Prenez par exemple la question du droit des femmes. Volney, qui voyage trois ans en Amérique à la toute fin du XVIIIe siècle, dit des femmes indigènes, qu’elles sont de véritables bêtes de somme, et c’est vrai. Charles Comte a aussi écrit un livre en quatre volumes où il analyse les lois et les moeurs des différents peuples à travers le monde : et Molinari d’ailleurs nous dit que Bastiat, à qui on demandait quel livre il emporterait s’il devait aller vivre sur une île déserte, disait le Traité de Législation de Charles Comte.

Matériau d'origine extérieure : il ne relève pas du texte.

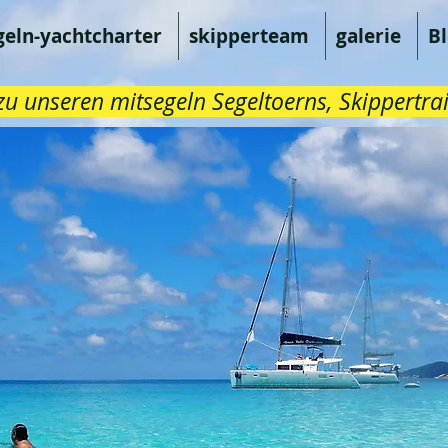
geln-yachtcharter
skipperteam
galerie
B
u unseren mitsegeln Segeltoerns, Skippertrai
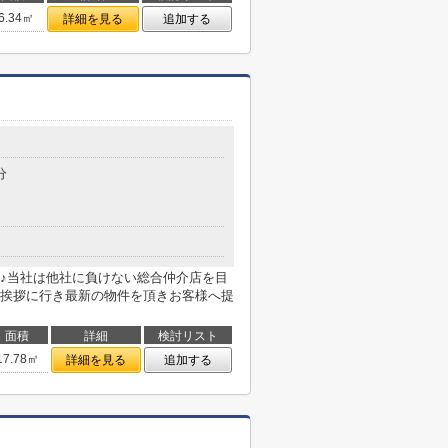
6.34㎡
詳細を見る
追加する
分
♪当社は他社に負けない総合仲介店を目
挨拶に行き最新の物件を頂きお客様へ提
面積
詳細
検討リスト
17.78㎡
詳細を見る
追加する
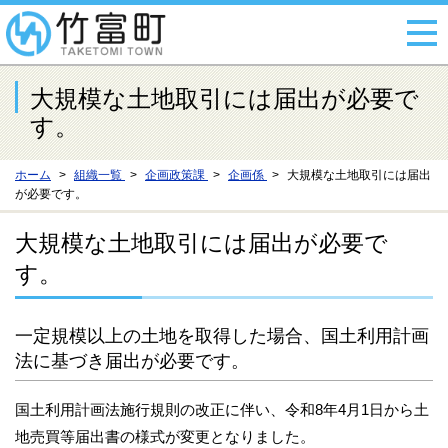
大規模な土地取引には届出が必要で
す。
ホーム
組織一覧
企画政策課
企画係
大規模な土地取引には届出
が必要です。
大規模な土地取引には届出が必要で
す。
一定規模以上の土地を取得した場合、国土利用計画
法に基づき届出が必要です。
国土利用計画法施行規則の改正に伴い、令和8年4月1日から土
地売買等届出書の様式が変更となりました。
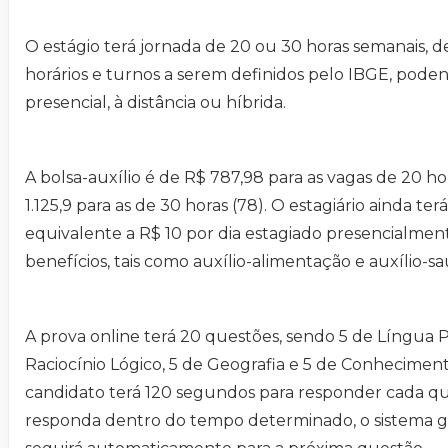
O estágio terá jornada de 20 ou 30 horas semanais, d
horários e turnos a serem definidos pelo IBGE, pode
presencial, à distância ou híbrida.
A bolsa-auxílio é de R$ 787,98 para as vagas de 20 h
1.125,9 para as de 30 horas (78). O estagiário ainda ter
equivalente a R$ 10 por dia estagiado presencialment
benefícios, tais como auxílio-alimentação e auxílio-s
A prova online terá 20 questões, sendo 5 de Língua 
Raciocínio Lógico, 5 de Geografia e 5 de Conheciment
candidato terá 120 segundos para responder cada qu
responda dentro do tempo determinado, o sistema g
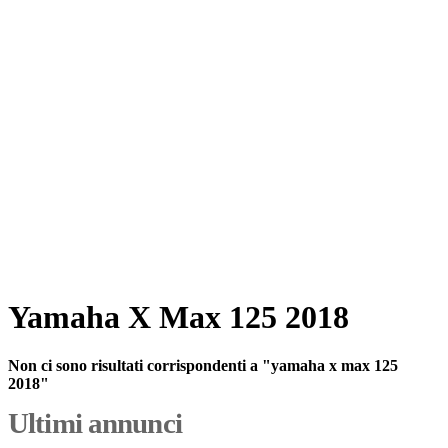
Yamaha X Max 125 2018
Non ci sono risultati corrispondenti a "yamaha x max 125
2018"
Ultimi annunci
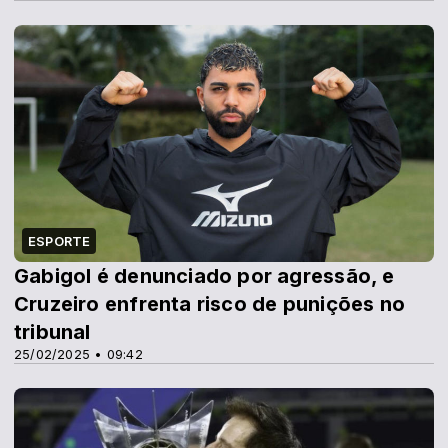
ESPORTE
Gabigol é denunciado por agressão, e
Cruzeiro enfrenta risco de punições no
tribunal
25/02/2025 • 09:42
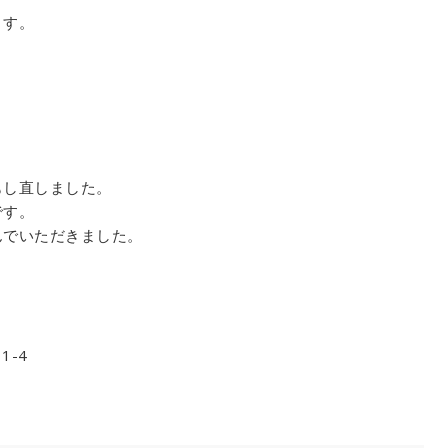
ます。
もし直しました。
です。
んでいただきました。
1-4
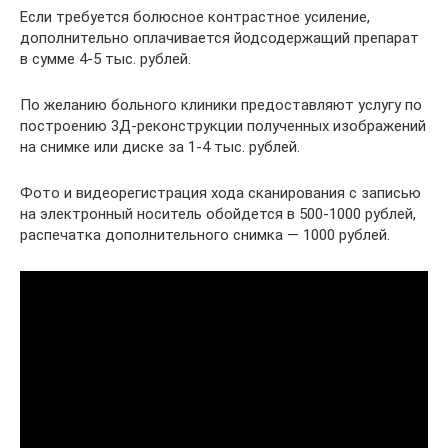
Если требуется болюсное контрастное усиление,
дополнительно оплачивается йодсодержащий препарат
в сумме 4-5 тыс. рублей.
По желанию больного клиники предоставляют услугу по
построению 3Д-реконструкции полученных изображений
на снимке или диске за 1-4 тыс. рублей.
Фото и видеорегистрация хода сканирования с записью
на электронный носитель обойдется в 500-1000 рублей,
распечатка дополнительного снимка — 1000 рублей.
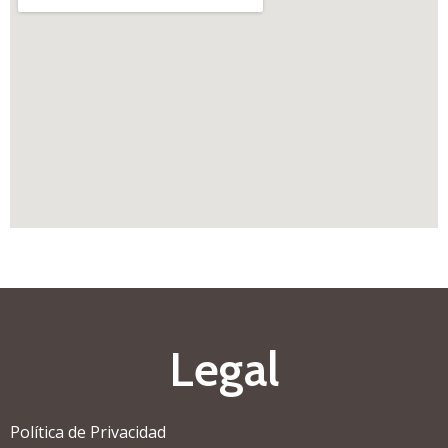
Legal
Política de Privacidad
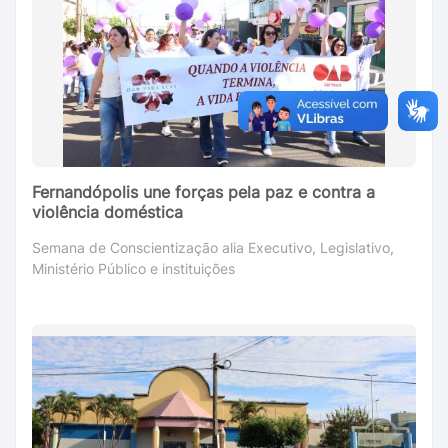
Fernandópolis une forças pela paz e contra a
violência doméstica
Semana de Conscientização alia Executivo, Legislativo,
Ministério Público e instituições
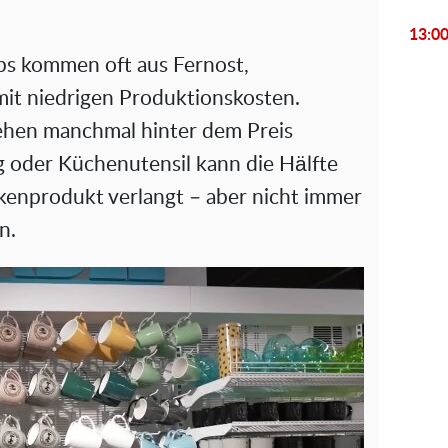
V
13:0
i
ps kommen oft aus Fernost,
it niedrigen Produktionskosten.
d
tehen manchmal hinter dem Preis
e
ug oder Küchenutensil kann die Hälfte
o
kenprodukt verlangt – aber nicht immer
n.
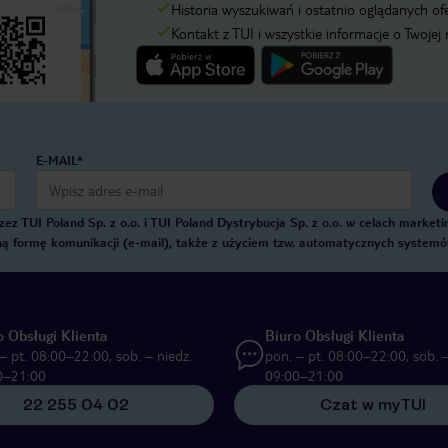
Historia wyszukiwań i ostatnio oglądanych of
Kontakt z TUI i wszystkie informacje o Twojej
E-MAIL*
 TUI Poland Sp. z o.o. i TUI Poland Dystrybucja Sp. z o.o. w celach marke
zną formę komunikacji (e-mail), także z użyciem tzw. automatycznych system
o Obsługi Klienta
Biuro Obsługi Klienta
– pt. 08:00–22:00, sob. – niedz.
pon. – pt. 08:00–22:00, sob. –
0–21:00
09:00–21:00
22 255 04 02
Czat w myTUI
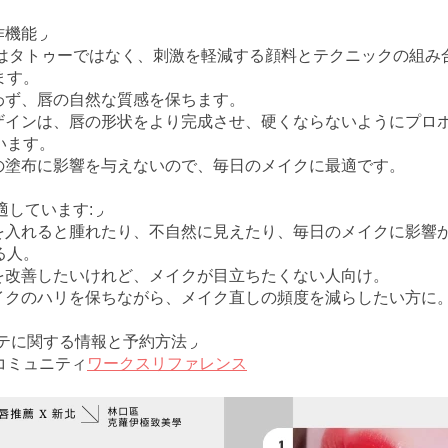
機能 ◞
ップはタトゥーではなく、刺激を軽減する顔料とテクニックの組み
ます。
狙わず、唇の自然な質感を保ちます。
デザインは、唇の形状をより完成させ、硬くならないようにプロ
います。
紅の塗布に影響を与えないので、毎日のメイクに最適です。
適しています: ◞
ーを入れると腫れたり、不自然に見えたり、毎日のメイクに影響
る人。
色を改善したいけれど、メイクが目立ちたくない人向け。
メイクのハリを保ちながら、メイク直しの頻度を減らしたい方に
ステに関する
情報と予約方法 ◞
👉コミュニティ
ワークスリファレンス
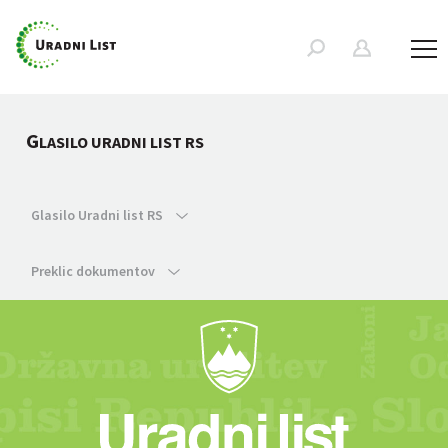
G
LASILO URADNI LIST RS
Glasilo Uradni list RS
Preklic dokumentov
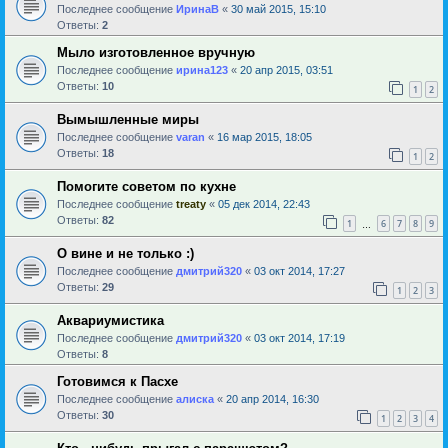
Последнее сообщение
ИринаВ
«
30 май 2015, 15:10
Ответы:
2
Мыло изготовленное вручную
Последнее сообщение
ирина123
«
20 апр 2015, 03:51
Ответы:
10
1
2
Вымышленные миры
Последнее сообщение
varan
«
16 мар 2015, 18:05
Ответы:
18
1
2
Помогите советом по кухне
Последнее сообщение
treaty
«
05 дек 2014, 22:43
Ответы:
82
1
6
7
8
9
…
О вине и не только :)
Последнее сообщение
дмитрий320
«
03 окт 2014, 17:27
Ответы:
29
1
2
3
Аквариумистика
Последнее сообщение
дмитрий320
«
03 окт 2014, 17:19
Ответы:
8
Готовимся к Пасхе
Последнее сообщение
алиска
«
20 апр 2014, 16:30
Ответы:
30
1
2
3
4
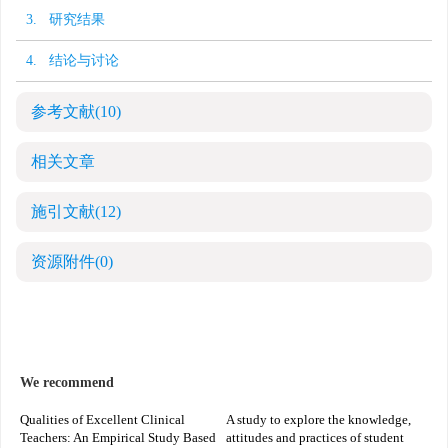
3. 研究结果
4. 结论与讨论
参考文献
(10)
相关文章
施引文献
(12)
资源附件
(0)
We recommend
Qualities of Excellent Clinical
A study to explore the knowledge,
Teachers: An Empirical Study Based
attitudes and practices of student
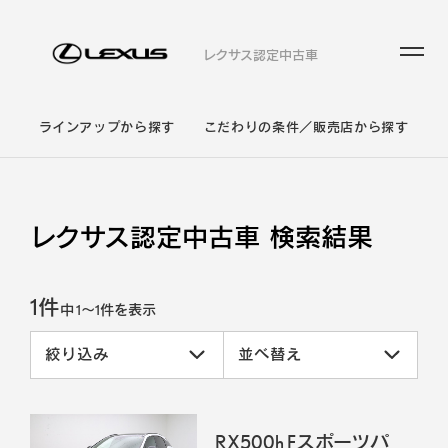
レクサス認定中古車
ラインアップから探す
こだわりの条件／販売店から探す
レクサス認定中古車 検索結果
1件
中
1
～
1
件を表示
絞り込み
並べ替え
RX500h Fスポーツパ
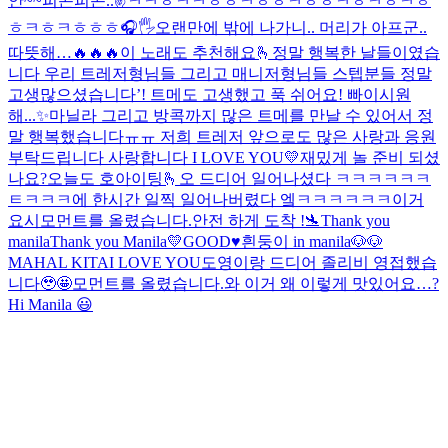
안~~
피곤피곤..
✌️
ㅋㅋㅎㅋㅋㅎㅎㅋㅎㅎㅋㅎㅎㅋㅎㅋㅎㅋㅎ
ㅎㅋㅎㅋㅎㅎㅎ
🎧🖐
오랜만에 밖에 나가니.. 머리가 아프군..
따뜻해…
🔥🔥🔥
이 노래도 추천해요🫰
정말 행복한 날들이였습
니다 우리 트레저형님들 그리고 매니저형님들 스텝분들 정말
고생많으셨습니다’! 트메도 고생했고 푹 쉬어요! 빠이
시원
해...✨
마닐라 그리고 방콕까지 많은 트메를 만날 수 있어서 정
말 행복했습니다ㅠㅠ 저희 트레저 앞으로도 많은 사랑과 응원
부탁드립니다 사랑합니다 I LOVE YOU💛
재밌게 놀 준비 되셨
나요?
오늘도 호아이팅🫰
오 드디어 일어나셨다 ㅋㅋㅋㅋㅋㅋ
ㅌㅋㅋㅋ
에 한시간 일찍 일어나버렸다 엨ㅋㅋㅋㅋㅋㅋ이거
요시
모먼트를 올렸습니다.
안전 하게 도착 !🛬
Thank you
manila
Thank you Manila💛
GOOD♥️
흰둥이 in manila🐶🐶
MAHAL KITA
I LOVE YOU
도영이랑 드디어 졸리비 영접했습
니다🥹🤩
모먼트를 올렸습니다.
와 이거 왜 이렇게 맛있어요…?
Hi Manila 😃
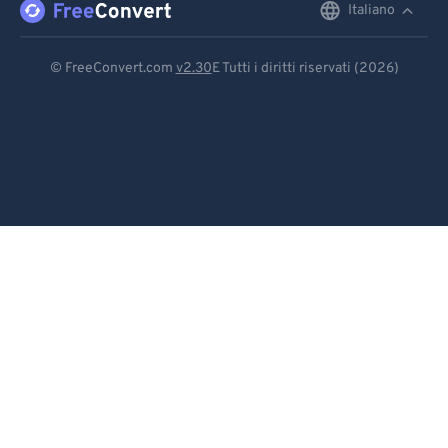
Italiano
English
92
92
Deutsch
93
93
© FreeConvert.com
v2.30
E Tutti i diritti riservati (2026)
94
94
Español
95
95
Français
96
96
Português
97
97
Italiano
98
98
99
99
Dutch
日本語
简体中文
繁體中文
한국어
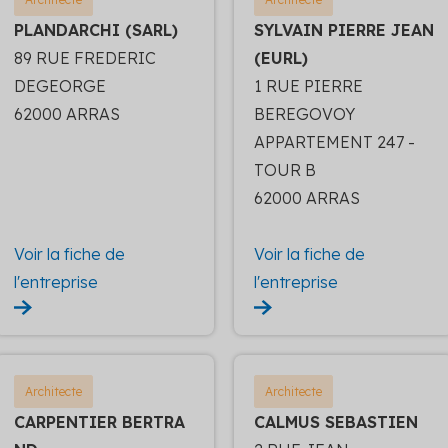
PLANDARCHI (SARL)
SYLVAIN PIERRE JEAN
89 RUE FREDERIC
(EURL)
DEGEORGE
1 RUE PIERRE
62000 ARRAS
BEREGOVOY
APPARTEMENT 247 -
TOUR B
62000 ARRAS
Voir la fiche de
Voir la fiche de
l'entreprise
l'entreprise
Architecte
Architecte
CARPENTIER BERTRA
CALMUS SEBASTIEN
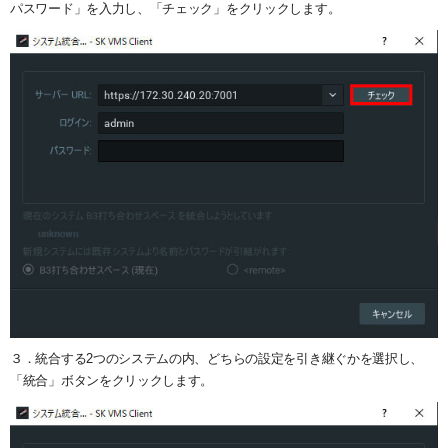
システム・ケイAIサイトへ
最大接続台数
ユーザー管理
ダウンロード
パスワード」を入力し、「チェック」をクリックします。
NVR(ネットワークビデオレコーダー)サイトへ
ライブの再生とカメラ操作
30日間無料体験
システ・ケイカメラサイトへ
レイアウトの作成
デモサーバー
システム・ケイサイトへ
録画映像の検索
録画映像のバックアップ
３．統合する2つのシステムの内、どちらの設定を引き継ぐかを選択し、
「統合」ボタンをクリックします。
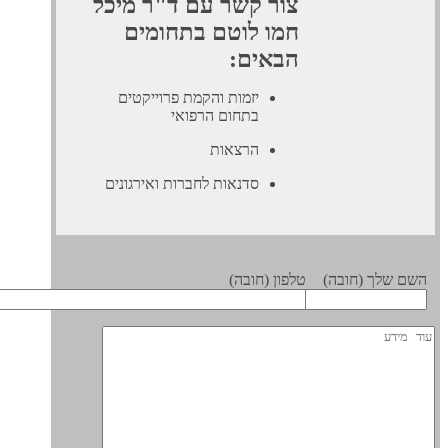
צור קשר עם ד"ר מיכל
חמו לוטם בתחומים
הבאים:
יזמות והקמת פרוייקטים
בתחום הרפואי
הרצאות
סדנאות לחברות ואירגונים
 שלך (חובה)
טלפון (חובה)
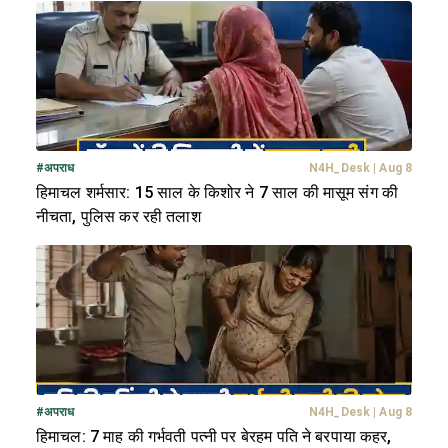
#
अपराध
N4H_Desk
|
Aug 8
हिमाचल शर्मसार: 15 साल के किशोर ने 7 साल की मासूम संग की
नीचता, पुलिस कर रही तलाश
#
अपराध
N4H_Desk
|
Aug 8
हिमाचल: 7 माह की गर्भवती पत्नी पर बेरहम पति ने बरपाया कहर,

Dans ce livre, Comte explique que chez les indigènes d’Amérique, par exemple, un homme peut avoir quatre, six et jusqu’à douze femmes. Les femmes doivent suivre les ordres des hommes et le refus est puni par la violence et même par la mort. Parfois un homme rapporte de la chasse un animal trop jeune pour être mangé, et il force sa femme à l’allaiter. Quand les hommes partent pêcher ou chasser, ils ne s’occupent de rien, ils y vont avec leur arme à la main, et les femmes doivent tout transporter sur leurs épaules. Les femmes se vendent et s’achètent ; elles sont même un héritage, puisque une femme qui perd son mari, est souvent épousé par son beau-frère.
En comparaison, le statut de la femme française paraissait enviable, et le paradoxe de Rousseau a poussé à se contenter d’une liberté incomplète.
En conclusion, Rousseau a fait du bien, du mal ; il a défendu la liberté sans toujours la reconnaître, et aujourd’hui il est à classer, ni dans les ennemis, ni dans les amis, mais dans tous ceux qui ont fait la France ce qu’elle est, avec ses qualités et ses défauts.